### O QUE FAZER
Escreva a continuação do texto de sinopses de filmes, começando logo depois da última frase apresentada.

═════ TRECHO DA PÁGINA

Imagens: Divulgação / Reprodução Netflix
Em 2012, os distritos do norte de Marseille, na França, apresentam índices de criminalidade fora do controle, os maiores do país. Completamente entediados, três policiais, os BAC Nord, desejam juntar o útil ao agradável ao sair da rotina e, de lambuja, erradicar o tráfico de entorpecentes, atávico na vizinhança. Sem muita ideia de onde estão se metendo — e nada preocupados com perfumarias como direitos humanos e ética —, esses mosqueteiros pós-modernos se jactam de sua natureza justiceira, mas não contavam que o feitiço poderia virar contra eles quando uma informante entra na brincadeira.
Lilly e Jack acabam de passar pelo maior trauma na vida de um casal: a perda de um filho. O baque se revela muito mais intenso para Jack que, aterrado pela tristeza, passa a abusar de psicotrópicos e tem de se submeter a uma reabilitação. Lilly continua em casa, lidando sozinha com a dupla ausência, enquanto planta um jardim que será cuidado pelos dois como uma forma de terapia de casal. Lilly pensava que, a partir de então, tudo seriam flores, mas se enganara: apesar de estar no seu próprio terreno, invadira os domínios de um vizinho nada amistoso, um pássaro que começa a intimidá-la com seus rasantes, a fim de que saia dali. Aconselhada por uma funcionária da clínica onde o marido está internado, Lilly vai ao encontro de um psiquiatra que mudara de ramo e hoje dá expediente como veterinário, esperando que sua visão de mundo, tão particular e tão sensível — ainda que meio crua —, a ajude a matar dois coelhos com um só golpe.
Acostumado aos holofotes, Michael Schumacher, heptacampeão mundial de Fórmula 1, entendia muito bem o jogo em que se prestava como uma das peças mais valiosas. Schumacher, profissional até o osso, atendia todos os repórteres, não se furtava a uma ou outra provocação, a uma ou muitas grosserias, mas se mantinha impávido — e o sangue frio tão característico de sua personalidade decerto contribuiu para que chegasse tão longe numa das mais competitivas e perigosas carreiras do esporte até então. Reservado na vida pessoal, Schumi reconhecia a grandeza de colegas como o brasileiro Ayrton Senna da Silva (1960-1994), nove anos mais velho e fonte de inspiração. Schumacher e Senna eram rivais como raramente se veem hoje: titãs nas pistas, genuínos cavalheiros fora delas. Com depoimentos de personagens intrinsecamente ligados à Fórmula 1, casos do também ex-piloto londrino Damon Hill e do empresário Bernie Ecclestone, mandachuva da categoria até 2017, “Schumacher” prioriza o mito, mas não deixa de reverenciar o homem. Michael Schumacher deixou o automobilismo em 2012 e, um ano depois, sofreu um acidente durante um passeio de esqui pelos Alpes da França. Até hoje, o ex-atleta se submete a tratamento para reversão das sequelas.

══════════
═════ DADOS PARA ANÁLISE

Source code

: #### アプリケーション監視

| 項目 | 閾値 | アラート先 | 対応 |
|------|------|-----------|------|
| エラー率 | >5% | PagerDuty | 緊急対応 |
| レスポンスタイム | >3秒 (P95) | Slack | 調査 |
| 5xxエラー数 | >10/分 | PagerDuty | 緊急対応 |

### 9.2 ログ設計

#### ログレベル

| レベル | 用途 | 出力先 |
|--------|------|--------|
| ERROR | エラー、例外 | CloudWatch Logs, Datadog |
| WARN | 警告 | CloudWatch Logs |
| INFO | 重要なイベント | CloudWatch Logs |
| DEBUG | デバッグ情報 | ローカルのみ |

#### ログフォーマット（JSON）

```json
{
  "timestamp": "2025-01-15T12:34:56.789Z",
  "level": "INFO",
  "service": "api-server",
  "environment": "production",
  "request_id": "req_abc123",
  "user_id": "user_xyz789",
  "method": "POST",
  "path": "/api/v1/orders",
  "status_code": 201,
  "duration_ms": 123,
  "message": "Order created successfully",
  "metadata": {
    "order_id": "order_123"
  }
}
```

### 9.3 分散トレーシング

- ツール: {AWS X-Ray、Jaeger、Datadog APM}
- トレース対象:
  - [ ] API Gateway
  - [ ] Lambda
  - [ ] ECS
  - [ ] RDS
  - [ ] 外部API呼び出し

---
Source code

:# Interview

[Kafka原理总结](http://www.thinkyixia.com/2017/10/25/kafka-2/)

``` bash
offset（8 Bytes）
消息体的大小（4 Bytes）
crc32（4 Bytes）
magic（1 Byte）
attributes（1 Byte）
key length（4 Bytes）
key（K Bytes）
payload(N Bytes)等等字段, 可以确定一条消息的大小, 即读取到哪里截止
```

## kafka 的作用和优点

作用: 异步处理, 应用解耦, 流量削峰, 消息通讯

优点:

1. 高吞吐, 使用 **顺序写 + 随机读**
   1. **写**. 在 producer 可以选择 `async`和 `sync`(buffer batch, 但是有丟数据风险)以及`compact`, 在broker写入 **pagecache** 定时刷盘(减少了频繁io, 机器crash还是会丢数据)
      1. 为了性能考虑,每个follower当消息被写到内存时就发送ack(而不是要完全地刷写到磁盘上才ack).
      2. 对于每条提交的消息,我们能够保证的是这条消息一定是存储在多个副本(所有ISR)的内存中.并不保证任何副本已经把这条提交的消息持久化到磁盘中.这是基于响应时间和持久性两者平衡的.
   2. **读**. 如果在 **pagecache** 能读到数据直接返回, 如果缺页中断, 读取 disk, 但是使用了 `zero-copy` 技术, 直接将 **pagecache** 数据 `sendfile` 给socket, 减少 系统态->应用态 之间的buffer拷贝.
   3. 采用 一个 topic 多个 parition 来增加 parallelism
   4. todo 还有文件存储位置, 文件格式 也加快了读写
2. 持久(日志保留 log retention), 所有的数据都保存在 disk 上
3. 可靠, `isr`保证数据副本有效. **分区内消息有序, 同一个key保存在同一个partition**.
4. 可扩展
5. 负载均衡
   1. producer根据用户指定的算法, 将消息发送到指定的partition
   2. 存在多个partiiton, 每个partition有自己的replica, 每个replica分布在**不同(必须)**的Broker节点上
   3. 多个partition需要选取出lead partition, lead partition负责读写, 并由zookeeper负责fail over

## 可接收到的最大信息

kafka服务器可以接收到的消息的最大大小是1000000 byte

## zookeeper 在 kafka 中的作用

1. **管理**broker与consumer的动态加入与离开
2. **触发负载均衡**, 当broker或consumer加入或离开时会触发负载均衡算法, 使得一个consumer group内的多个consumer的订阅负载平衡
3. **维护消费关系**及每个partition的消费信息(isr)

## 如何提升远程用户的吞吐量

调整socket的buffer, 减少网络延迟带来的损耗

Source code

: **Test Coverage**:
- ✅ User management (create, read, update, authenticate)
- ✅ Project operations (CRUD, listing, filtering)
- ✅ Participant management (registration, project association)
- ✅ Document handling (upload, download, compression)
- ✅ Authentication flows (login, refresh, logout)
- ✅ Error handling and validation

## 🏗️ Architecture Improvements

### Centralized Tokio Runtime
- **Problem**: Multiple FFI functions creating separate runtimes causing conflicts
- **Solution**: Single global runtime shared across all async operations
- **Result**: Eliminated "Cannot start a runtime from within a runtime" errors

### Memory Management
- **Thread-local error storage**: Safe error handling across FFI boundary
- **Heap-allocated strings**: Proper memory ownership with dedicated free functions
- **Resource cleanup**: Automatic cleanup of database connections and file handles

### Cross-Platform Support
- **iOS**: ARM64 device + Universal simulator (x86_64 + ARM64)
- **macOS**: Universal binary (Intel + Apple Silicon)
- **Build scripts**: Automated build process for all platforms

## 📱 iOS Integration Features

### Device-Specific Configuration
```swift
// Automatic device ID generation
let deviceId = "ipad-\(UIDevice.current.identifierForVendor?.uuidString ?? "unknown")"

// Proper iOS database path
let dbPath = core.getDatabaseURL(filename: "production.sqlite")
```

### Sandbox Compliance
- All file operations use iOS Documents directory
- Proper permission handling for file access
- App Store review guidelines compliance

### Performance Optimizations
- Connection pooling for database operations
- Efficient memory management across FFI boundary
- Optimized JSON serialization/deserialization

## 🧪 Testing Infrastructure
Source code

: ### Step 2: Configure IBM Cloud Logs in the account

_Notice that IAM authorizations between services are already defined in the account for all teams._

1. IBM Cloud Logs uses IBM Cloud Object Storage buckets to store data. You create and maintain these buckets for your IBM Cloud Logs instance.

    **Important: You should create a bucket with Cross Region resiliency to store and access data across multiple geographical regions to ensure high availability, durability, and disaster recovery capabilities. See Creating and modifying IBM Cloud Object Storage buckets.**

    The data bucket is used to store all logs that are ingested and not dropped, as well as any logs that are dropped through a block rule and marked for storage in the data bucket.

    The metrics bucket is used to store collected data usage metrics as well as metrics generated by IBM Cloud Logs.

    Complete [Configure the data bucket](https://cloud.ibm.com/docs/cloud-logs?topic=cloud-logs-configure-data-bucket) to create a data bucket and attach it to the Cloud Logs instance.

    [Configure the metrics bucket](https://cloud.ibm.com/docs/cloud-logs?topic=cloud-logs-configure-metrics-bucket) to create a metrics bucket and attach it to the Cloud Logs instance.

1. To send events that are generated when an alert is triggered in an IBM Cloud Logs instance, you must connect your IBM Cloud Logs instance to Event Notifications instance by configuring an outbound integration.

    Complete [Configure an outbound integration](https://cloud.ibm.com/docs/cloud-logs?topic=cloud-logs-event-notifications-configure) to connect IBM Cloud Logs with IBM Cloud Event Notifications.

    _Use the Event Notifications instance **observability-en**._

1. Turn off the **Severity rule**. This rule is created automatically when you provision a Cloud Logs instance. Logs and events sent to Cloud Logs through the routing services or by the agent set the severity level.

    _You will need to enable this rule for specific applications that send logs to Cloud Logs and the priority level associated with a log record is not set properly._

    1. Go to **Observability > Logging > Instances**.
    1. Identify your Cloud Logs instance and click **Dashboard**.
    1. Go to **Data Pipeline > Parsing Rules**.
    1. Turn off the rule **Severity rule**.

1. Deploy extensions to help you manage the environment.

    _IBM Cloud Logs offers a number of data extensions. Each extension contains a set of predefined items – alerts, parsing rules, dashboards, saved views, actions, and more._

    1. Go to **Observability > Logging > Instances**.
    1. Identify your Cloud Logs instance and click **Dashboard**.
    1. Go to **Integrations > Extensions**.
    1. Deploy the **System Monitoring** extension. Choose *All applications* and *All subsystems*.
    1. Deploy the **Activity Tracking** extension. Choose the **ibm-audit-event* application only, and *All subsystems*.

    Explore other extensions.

══════════

### SUA RESPOSTA
Baseado no livro de Héctor Abad Faciolince que lhe empresta o nome, “A Ausência que Seremos” conta a história do médico Héctor Abad Gómez (1921-1987) pai de Faciolince, que se destaca também pela defesa dos direitos humanos na Colômbia durante a ditadura do general Gustavo Rojas Pinilla (1900-1975). A partir da compreensão do menino Héctor, são apresentados detalhes sobre sua relação com o pai, até a narrativa desembocar no assassinato de Abad Gómez por milicianos envolvidos com o tráfico de drogas. Héctor Abad Faciolince se tornou um dos mais respeitados escritores da América Latina; os assassinos de seu pai nunca foram punidos.
No fim da década de 1990, Joanna, recém-formada em literatura, é contratada por uma agência literária, ainda que conheça seu talento para escrever, não para servir de babá para escritores. Enquanto esse seu potencial não se revela para o mundo, ela se vale de sua habilidade com as palavras numa de suas atribuições profissionais: redigir cartas para responder aos fãs em nome de Jerome David Salinger (1919-2010), o maior agenciado da empresa — e também conhecido por “O Apanhador no Campo de Centeio” (1951), sua obra máxima. Esmerando-se mais do que o recomendável no exercício de sua função, Joanna se aproxima o quanto pode dessa personalidade meio obscura, aproveitando para saber o que realmente lhe falta para também virar uma literata de sucesso.